Yes. See https://github.com/ray-project/ray/pull/43117#issuecomment-1947459842 for more details.
Do you know what's the timeline for the fix in Python level? (or is it fixed in the latest versions)?
No, I don't think there is a timeline for that. It has lasted for more than 3 years.
Also this method = method.init is only applied to class_getitme right? Other methods are not affected
I believe so because I can still get 3 4 5 6 7 8 9
in the following example.
from torch.utils.data import IterableDataset
import ray
@ray.remote
class SyncDataCollector(IterableDataset):
def __iter__(self):
return iter(range(3, 10))
ray.init()
sdc = SyncDataCollector.remote()
obj_ref = sdc.__iter__.remote()
it = ray.get(obj_ref)
for i in it:
print(i)
# 3 4 5 6 7 8 9
Btw, I am very comfortable merging this PR. I feel a bit hacky that we are monkey patching the method. The CI failure also makes me feel like this is not a good direction.
Is this reasonable we just ask for the workaround (creating an instance inside an actor instead of directly adding .remote)? Wdyt @kevin85421 ? The issue was also originally p2
Is this reasonable we just ask for the workaround (creating an instance inside an actor instead of directly adding .remote)?

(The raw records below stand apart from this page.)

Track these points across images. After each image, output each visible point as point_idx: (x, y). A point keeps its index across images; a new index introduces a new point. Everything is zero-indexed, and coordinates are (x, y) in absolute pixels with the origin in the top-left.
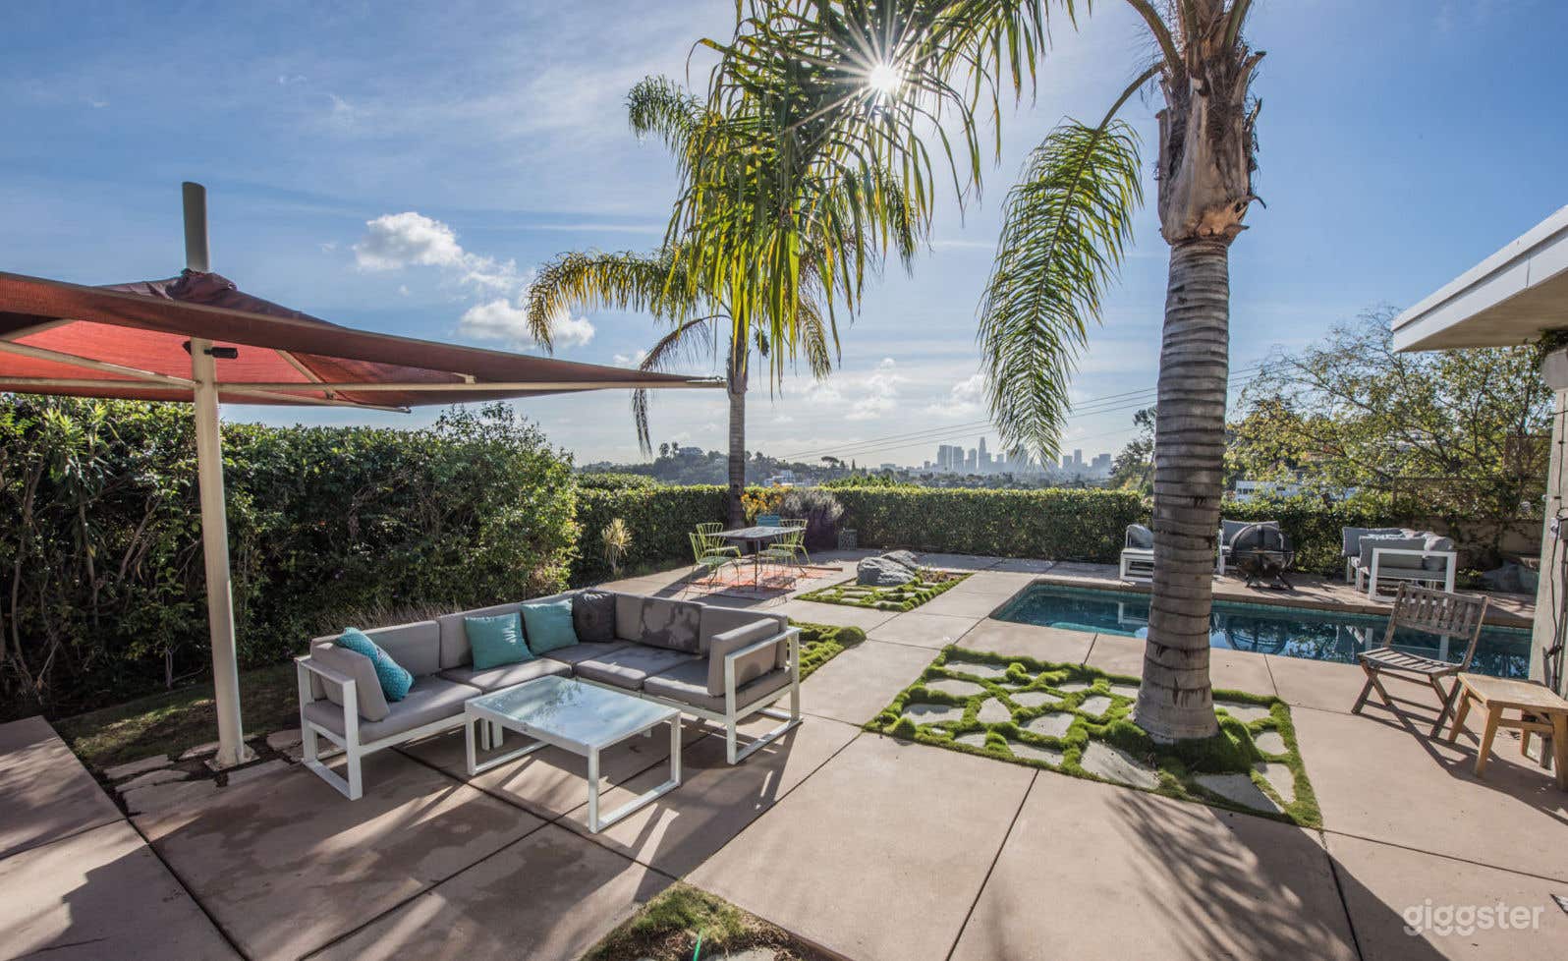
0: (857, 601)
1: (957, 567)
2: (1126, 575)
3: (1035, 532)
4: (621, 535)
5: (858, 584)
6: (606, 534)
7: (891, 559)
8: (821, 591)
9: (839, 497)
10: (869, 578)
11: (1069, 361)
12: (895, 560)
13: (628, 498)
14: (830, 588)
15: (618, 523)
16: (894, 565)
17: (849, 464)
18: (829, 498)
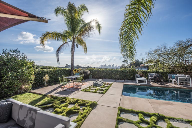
0: (94, 91)
1: (110, 82)
2: (138, 82)
3: (120, 75)
4: (47, 78)
5: (93, 86)
6: (44, 78)
7: (99, 81)
8: (86, 88)
9: (89, 70)
10: (95, 85)
11: (135, 43)
12: (100, 81)
13: (51, 71)
14: (88, 87)
15: (47, 75)
16: (99, 82)
17: (90, 67)
18: (88, 70)
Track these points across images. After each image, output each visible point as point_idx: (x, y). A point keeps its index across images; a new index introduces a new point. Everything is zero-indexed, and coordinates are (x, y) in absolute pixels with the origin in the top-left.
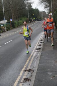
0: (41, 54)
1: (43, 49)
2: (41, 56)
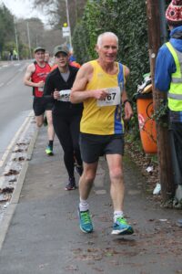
0: (14, 215)
1: (23, 191)
2: (11, 224)
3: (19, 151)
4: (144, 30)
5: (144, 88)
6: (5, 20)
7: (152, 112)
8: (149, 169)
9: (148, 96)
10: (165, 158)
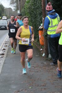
0: (5, 61)
1: (7, 55)
2: (4, 63)
3: (6, 44)
4: (41, 12)
5: (41, 27)
6: (2, 8)
7: (43, 34)
8: (41, 49)
9: (42, 30)
10: (46, 46)
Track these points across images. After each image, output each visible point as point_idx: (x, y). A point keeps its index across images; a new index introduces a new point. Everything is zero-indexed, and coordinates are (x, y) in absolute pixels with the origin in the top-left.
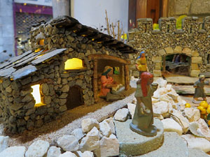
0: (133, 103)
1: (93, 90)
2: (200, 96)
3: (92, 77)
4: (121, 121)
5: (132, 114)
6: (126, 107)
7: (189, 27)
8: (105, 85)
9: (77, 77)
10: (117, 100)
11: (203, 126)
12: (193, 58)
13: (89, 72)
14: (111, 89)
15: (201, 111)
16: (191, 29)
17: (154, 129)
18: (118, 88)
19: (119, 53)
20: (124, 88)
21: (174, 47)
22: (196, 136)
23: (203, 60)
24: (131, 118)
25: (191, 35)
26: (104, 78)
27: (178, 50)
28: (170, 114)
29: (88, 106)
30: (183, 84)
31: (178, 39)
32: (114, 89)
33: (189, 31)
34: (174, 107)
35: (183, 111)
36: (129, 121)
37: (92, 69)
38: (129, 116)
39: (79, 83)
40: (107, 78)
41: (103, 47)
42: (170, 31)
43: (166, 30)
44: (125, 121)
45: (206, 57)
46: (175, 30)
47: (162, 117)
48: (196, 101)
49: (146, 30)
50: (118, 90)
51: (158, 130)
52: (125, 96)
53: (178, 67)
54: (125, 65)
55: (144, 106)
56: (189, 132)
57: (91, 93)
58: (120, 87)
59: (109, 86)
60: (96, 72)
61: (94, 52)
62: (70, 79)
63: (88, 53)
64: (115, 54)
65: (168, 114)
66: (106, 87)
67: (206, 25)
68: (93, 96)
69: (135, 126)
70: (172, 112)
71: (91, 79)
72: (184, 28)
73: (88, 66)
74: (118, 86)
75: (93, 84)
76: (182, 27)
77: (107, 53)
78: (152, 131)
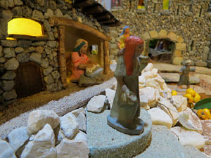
0: (112, 89)
1: (59, 69)
2: (185, 84)
3: (58, 52)
4: (96, 113)
5: (111, 102)
6: (104, 93)
7: (177, 7)
8: (77, 65)
9: (31, 49)
10: (92, 85)
11: (193, 116)
12: (177, 44)
13: (52, 44)
14: (85, 70)
15: (188, 100)
16: (178, 10)
17: (140, 124)
18: (95, 69)
19: (97, 24)
20: (101, 69)
21: (158, 31)
22: (186, 129)
23: (187, 47)
24: (109, 109)
25: (177, 17)
26: (75, 55)
27: (163, 34)
28: (157, 103)
29: (52, 92)
30: (166, 72)
31: (163, 22)
32: (88, 70)
33: (176, 13)
34: (161, 94)
35: (170, 99)
36: (107, 112)
37: (57, 40)
38: (107, 106)
39: (36, 58)
40: (80, 55)
41: (74, 10)
42: (156, 11)
43: (152, 10)
44: (102, 112)
45: (190, 43)
46: (161, 11)
47: (148, 107)
48: (180, 90)
49: (130, 8)
50: (93, 71)
51: (146, 125)
52: (103, 80)
53: (161, 55)
54: (104, 41)
55: (128, 91)
56: (178, 124)
57: (56, 75)
58: (97, 68)
59: (82, 66)
60: (62, 44)
61: (59, 13)
62: (19, 50)
63: (49, 13)
64: (91, 24)
65: (154, 103)
66: (78, 68)
67: (193, 7)
68: (60, 79)
69: (114, 121)
70: (159, 100)
71: (55, 54)
72: (171, 9)
73: (51, 33)
74: (94, 67)
75: (59, 62)
76: (169, 8)
77: (80, 19)
78: (138, 128)
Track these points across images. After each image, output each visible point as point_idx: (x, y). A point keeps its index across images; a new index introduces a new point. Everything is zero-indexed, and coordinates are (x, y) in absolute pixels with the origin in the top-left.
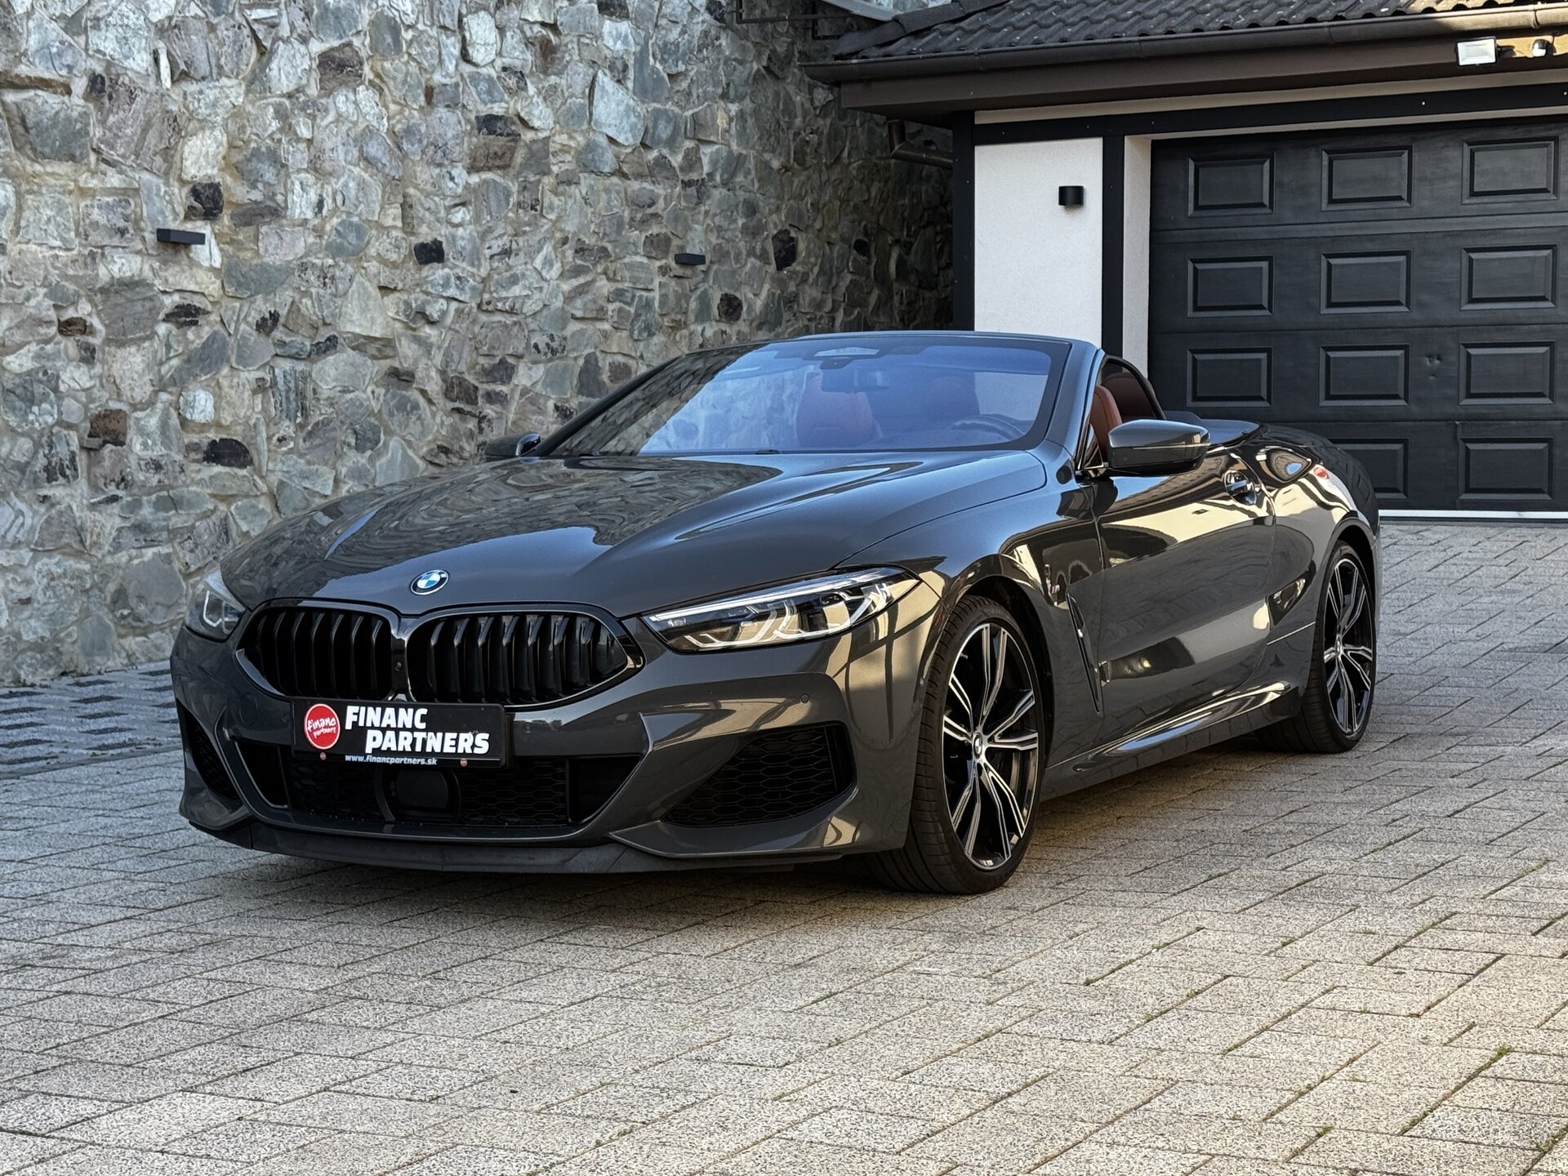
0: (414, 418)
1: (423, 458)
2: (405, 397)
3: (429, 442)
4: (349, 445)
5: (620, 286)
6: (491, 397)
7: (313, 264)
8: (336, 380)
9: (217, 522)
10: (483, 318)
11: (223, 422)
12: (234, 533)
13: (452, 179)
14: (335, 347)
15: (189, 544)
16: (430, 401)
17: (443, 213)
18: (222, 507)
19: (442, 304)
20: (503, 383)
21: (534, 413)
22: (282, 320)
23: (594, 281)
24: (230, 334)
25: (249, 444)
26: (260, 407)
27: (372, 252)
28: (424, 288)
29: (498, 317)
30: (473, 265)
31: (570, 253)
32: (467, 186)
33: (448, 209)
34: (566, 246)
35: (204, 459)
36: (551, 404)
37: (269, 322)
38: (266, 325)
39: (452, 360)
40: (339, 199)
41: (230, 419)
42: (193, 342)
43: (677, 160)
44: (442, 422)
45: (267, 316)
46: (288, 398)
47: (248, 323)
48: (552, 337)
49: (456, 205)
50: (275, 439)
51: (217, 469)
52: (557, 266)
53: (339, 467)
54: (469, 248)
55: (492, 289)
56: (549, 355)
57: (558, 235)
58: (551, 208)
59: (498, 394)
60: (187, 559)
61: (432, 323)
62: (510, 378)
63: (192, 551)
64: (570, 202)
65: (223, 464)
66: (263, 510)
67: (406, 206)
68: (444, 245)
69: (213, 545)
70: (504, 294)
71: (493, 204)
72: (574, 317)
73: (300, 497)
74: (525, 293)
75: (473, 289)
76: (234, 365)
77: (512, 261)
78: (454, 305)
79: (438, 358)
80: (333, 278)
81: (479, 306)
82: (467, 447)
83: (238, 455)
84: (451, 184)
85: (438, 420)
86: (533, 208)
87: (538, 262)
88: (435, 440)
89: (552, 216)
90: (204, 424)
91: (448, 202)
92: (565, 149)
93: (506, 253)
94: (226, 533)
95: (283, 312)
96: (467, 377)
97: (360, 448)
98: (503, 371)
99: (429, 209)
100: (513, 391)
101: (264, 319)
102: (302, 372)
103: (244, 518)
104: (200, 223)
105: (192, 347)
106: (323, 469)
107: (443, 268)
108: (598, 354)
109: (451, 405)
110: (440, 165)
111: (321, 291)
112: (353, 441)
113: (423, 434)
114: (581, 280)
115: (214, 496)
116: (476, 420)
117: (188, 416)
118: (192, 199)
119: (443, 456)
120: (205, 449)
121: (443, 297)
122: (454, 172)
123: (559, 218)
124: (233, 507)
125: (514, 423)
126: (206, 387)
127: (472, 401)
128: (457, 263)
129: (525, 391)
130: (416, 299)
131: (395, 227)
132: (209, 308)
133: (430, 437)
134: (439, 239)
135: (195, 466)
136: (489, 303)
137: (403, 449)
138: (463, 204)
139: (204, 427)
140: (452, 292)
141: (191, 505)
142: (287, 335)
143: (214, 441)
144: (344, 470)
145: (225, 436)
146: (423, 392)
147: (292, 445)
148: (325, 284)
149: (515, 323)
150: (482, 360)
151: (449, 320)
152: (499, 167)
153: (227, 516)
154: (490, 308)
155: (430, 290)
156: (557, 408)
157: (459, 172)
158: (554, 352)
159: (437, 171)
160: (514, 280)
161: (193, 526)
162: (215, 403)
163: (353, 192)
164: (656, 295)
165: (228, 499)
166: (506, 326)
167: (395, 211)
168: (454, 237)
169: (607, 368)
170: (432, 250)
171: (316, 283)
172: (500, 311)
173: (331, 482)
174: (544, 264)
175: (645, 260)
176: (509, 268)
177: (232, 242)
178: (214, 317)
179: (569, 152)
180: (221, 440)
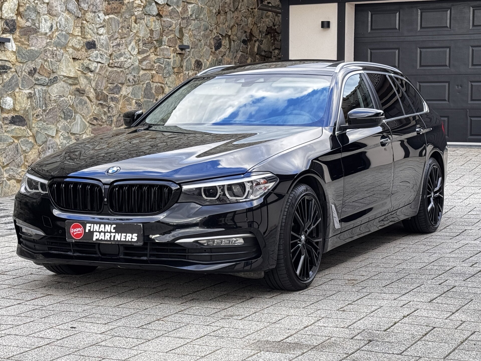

Do you mean something like below? If so, it makes sense to me.
@ray.remote
class SyncDataCollector:
def __init__(self):
self.xxxx = xxxxx # something inherited from IterableDataset.
def __iter__(self):
# call self.xxxx
yes. I prefer to ask users to workaround than adding dogpatches unless the issue is widely exists (and critical). We've actually suffered from some dogpatches we made in the past multiple times and had to revert at the end. And the fact that Python doesn't try fix this issue also makes me a little concern (there could be a reason why it is not fixed in their layer like there's an anti pattern) though for this part, we can do a bit more sesearch.